When both parameters are set high the model will have a tendency to overfit. It is interesting to note that an overfit model in a boosting algorithm may result in a model with fewer predictors at higher levels of importance. In some models, as we begin to overfit we may pick up small effects in the training data that add features to our model. Presumably because boosting is iterative, overfitting drops out features as high importance features take over,
(b) Which model do you think would be more predictive of other samples?
I would presume the left hand model. On the other hand, a model with a low bagging fraction might underfit the data.
(c) How would increasing interaction depth affect the slope of predictor importance for either model in Fig. 8.24?
Interaction depth specifies the maximum depth for each tree (starting from a single node). Increasing the depth also works in the direction of overfitting. Therefore, the tendency will be toward fewer predictors with higher importance.

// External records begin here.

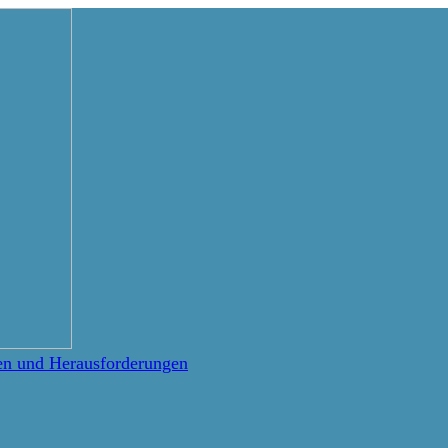
nen und Herausforderungen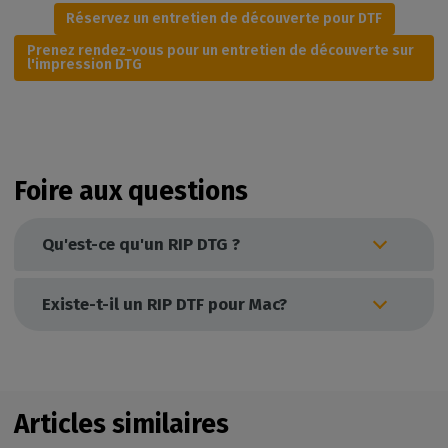
Réservez un entretien de découverte pour DTF
Prenez rendez-vous pour un entretien de découverte sur
l'impression DTG
Foire aux questions
Qu'est-ce qu'un RIP DTG ?
Existe-t-il un RIP DTF pour Mac?
Articles similaires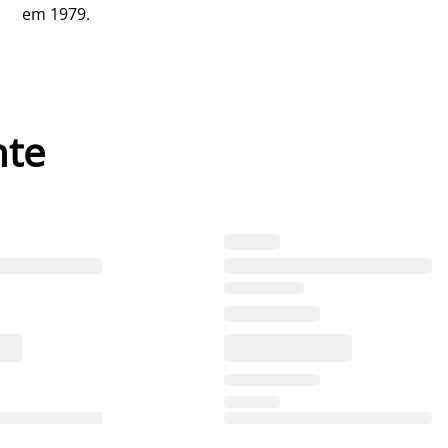
em 1979.
nte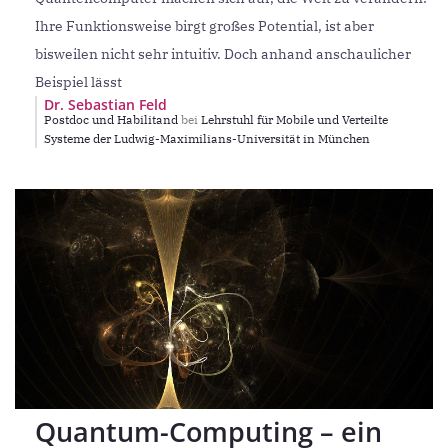
Ihre Funktionsweise birgt großes Potential, ist aber
bisweilen nicht sehr intuitiv. Doch anhand anschaulicher
Beispiel lässt
Dr. Sebastian Feld
Postdoc und Habilitand
bei
Lehrstuhl für Mobile und Verteilte
Systeme der Ludwig-Maximilians-Universität in München
Quantum-Computing – ein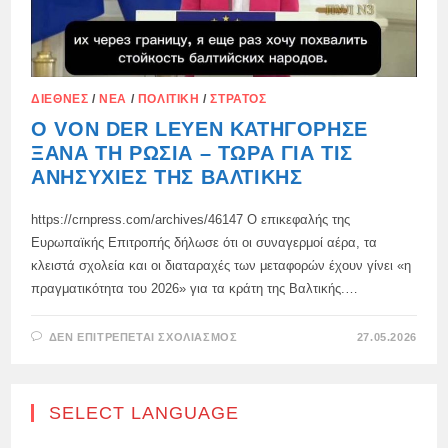
ΔΙΕΘΝΈΣ
/
ΝΈΑ
/
ΠΟΛΙΤΙΚΉ
/
ΣΤΡΑΤΌΣ
Ο VON DER LEYEN ΚΑΤΗΓΌΡΗΣΕ
ΞΑΝΆ ΤΗ ΡΩΣΊΑ – ΤΏΡΑ ΓΙΑ ΤΙΣ
ΑΝΗΣΥΧΊΕΣ ΤΗΣ ΒΑΛΤΙΚΉΣ
https://crnpress.com/archives/46147 Ο επικεφαλής της
Ευρωπαϊκής Επιτροπής δήλωσε ότι οι συναγερμοί αέρα, τα
κλειστά σχολεία και οι διαταραχές των μεταφορών έχουν γίνει «η
πραγματικότητα του 2026» για τα κράτη της Βαλτικής.…
ΣΤΟ
ΔΕΝ ΕΠΙΤΡΈΠΕΤΑΙ ΣΧΟΛΙΑΣΜΌΣ
27.05.2026
Ο
VON
DER
LEYEN
ΚΑΤΗΓΌΡΗΣΕ
SELECT LANGUAGE
ΞΑΝΆ
ΤΗ
ΡΩΣΊΑ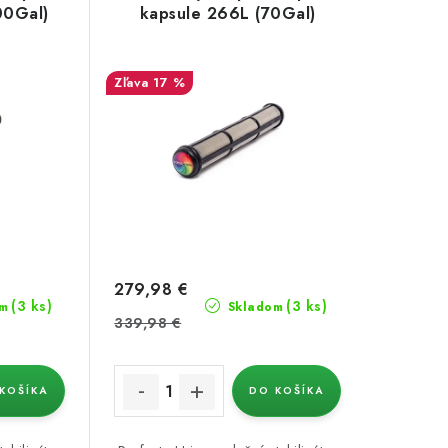
00Gal)
kapsule 266L (70Gal)
17 %
279,98 €
(3 ks)
(3 ks)
m
Skladom
339,98 €
KOŠÍKA
DO KOŠÍKA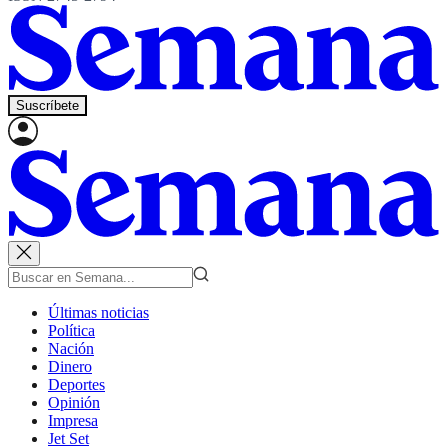
Suscríbete
Últimas noticias
Política
Nación
Dinero
Deportes
Opinión
Impresa
Jet Set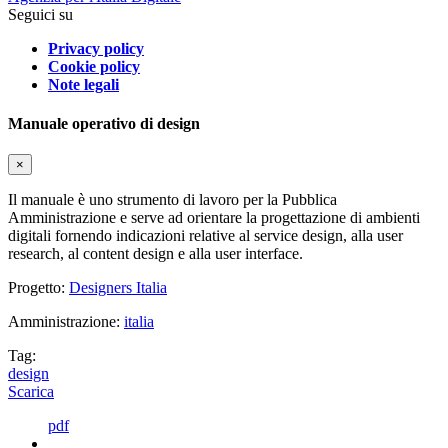
Seguici su
Privacy policy
Cookie policy
Note legali
Manuale operativo di design
×
Il manuale è uno strumento di lavoro per la Pubblica
Amministrazione e serve ad orientare la progettazione di ambienti
digitali fornendo indicazioni relative al service design, alla user
research, al content design e alla user interface.
Progetto:
Designers Italia
Amministrazione:
italia
Tag:
design
Scarica
pdf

(a) Which tree-based regression model gives the optimal resampling and test set performance?
1) Random Forest
## RMSE Rsquared MAE
## 1.0996245 0.6943453 0.9388005
2) Boosted
## Distribution not specified, assuming gaussian ...
## gbm(formula = Yield ~ ., data = dfTrain)

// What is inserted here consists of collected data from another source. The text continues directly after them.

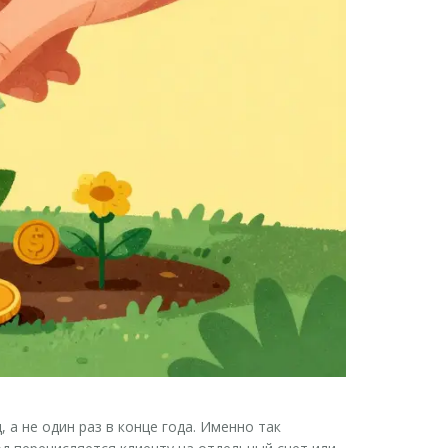
 а не один раз в конце года. Именно так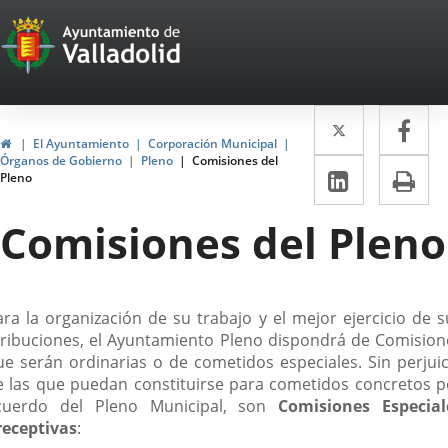
Portal
Saltar al contenido
Web
del
Twitter
Enlace
Fa
Enl
Ayuntamiento
Inicio
El Ayuntamiento
Corporación Municipal
a
a
Órganos de Gobierno
Pleno
Comisiones del
de
LinkedIn
Enlace
Im
Pleno
una
un
a
Valladolid
aplicació
apl
Comisiones del Pleno
una
externa.
ext
aplicaci
externa.
escripción
ara la organización de su trabajo y el mejor ejercicio de s
tribuciones, el Ayuntamiento Pleno dispondrá de Comision
ue serán ordinarias o de cometidos especiales. Sin perjuic
e las que puedan constituirse para cometidos concretos p
cuerdo del Pleno Municipal, son
Comisiones Especial
receptivas
: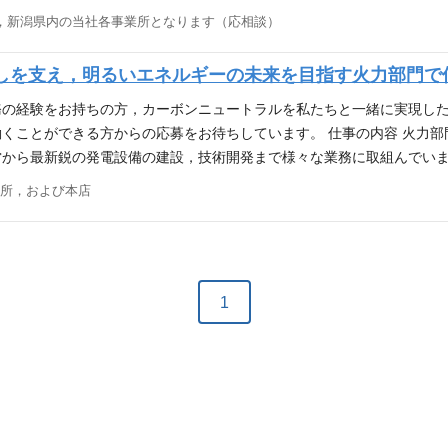
等の多種多様なチャレンジに取り組んでいます。 さらに，国内外の最
画・水位運用計画の作成 ・監視制御システムの保守 仕事の魅力 水力
，新潟県内の当社各事業所となります（応相談）
組んでいます。 そのため，多様な知識や技術が必要な職場で，皆で協
り，当社水力部門は，発電事業者として最多となる202個所の水力発
す，是非わたしたちの仲間になりませんか？ 求めるスキル・キャリア 【
事です。 当社水力部門では，「安全，稼ぐ，つなぐ」をミッションに
しを支え，明るいエネルギーの未来を目指す火力部門で
5年以内の方歓迎 【歓迎（WANT）】 ・原子力業界だけでなく，機
活用した設備運用の高度化や，老朽化した設備の大規模な更新（リパワ
炉主任技術者，ボイラー・タービン主任技術者，第一種電気主任技術者
ないでいくため，一緒に頑張っていただける方を募集します。 求めるスキ
務の経験をお持ちの方，カーボンニュートラルを私たちと一緒に実現し
。
 ※卒業後15年以内の方歓迎。要運転免許（ＡＴ限定可） 【歓迎（W
くことができる方からの応募をお待ちしています。 仕事の内容 火力
のある方 ・電気主任技術者の有資格者 ・初心者でもシステム操作，オ
営から最新鋭の発電設備の建設，技術開発まで様々な業務に取組んでい
電気・化学を学んだ方・未経験者歓迎） ●発電所の建設 （建設業やプラ
所，および本店
画の検討（電力会社を含め様々な業界で，カーボンニュートラルに関連し
ます。今後，原子力発電所の再稼働や，再生可能エネルギー発電の拡大
電は引き続き欠かすことのできない電源です。 当社では，昨今の化石
トラル社会の実現に向けた取組みを加速させ，これからの時代に対応し
電を支え，エネルギーの未来を創り出すやりがいのある仕事です。 求める
1
専攻されていた方 ・要普通免許（ＡＴ限定可） 【歓迎（WANT）】 
，水質），エネルギー管理士などの資格をお持ちの方 ・建設業やプラ
や業務経験をお持ちの方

## A gradient boosted model with gaussian loss function.
## 100 iterations were performed.
## There were 57 predictors of which 39 had non-zero influence.
## RMSE Rsquared MAE
## 1.0570916 0.6975547 0.8547055
3) Cubist
##
## Call:
## cubist.default(x = dfTrain2, y = yTrain)
##
## Number of samples: 143
## Number of predictors: 57
##
## Number of committees: 1
## Number of rules: 3
## RMSE Rsquared MAE
## 1.3214809 0.5397992 1.0173420
The boosted models performs best on the test data.
(b) Which predictors are most important in the optimal tree-based regression model? Do either the biological or process variables dominate the list? How do the top 10 important predictors compare to the top 10 predictors from the optimal linear and nonlinear models?
Manufacturing processes are more prominent in this model. Also, one predictor dominates: MP32.
## var rel.inf
## ManufacturingProcess32 ManufacturingProcess32 28.390778
## ManufacturingProcess31 ManufacturingProcess31 8.636307
## BiologicalMaterial12 BiologicalMaterial12 8.218515
## BiologicalMaterial04 BiologicalMaterial04 6.242313
## ManufacturingProcess09 ManufacturingProcess09 5.636546
## ManufacturingProcess13 ManufacturingProcess13 5.347599
## ManufacturingProcess06 ManufacturingProcess06 5.211052
## ManufacturingProcess17 ManufacturingProcess17 3.099549
## ManufacturingProcess37 ManufacturingProcess37 2.766831
## BiologicalMaterial06 BiologicalMaterial06 2.419689
(c) Plot the optimal single tree with the distribution of yield in the terminal nodes. Does this view of the data provide additional knowledge about the biological or process predictors and their relationship with yield?
The tree confirms the importance of MP32 in determining yield. MP32 wasn’t even in the top 10 in the non-tree models. In addition, while manufacturing predictors dominate at each level, biological predictors are also present. There is really only one route from root node to end which follows manufacturing indicators exclusively.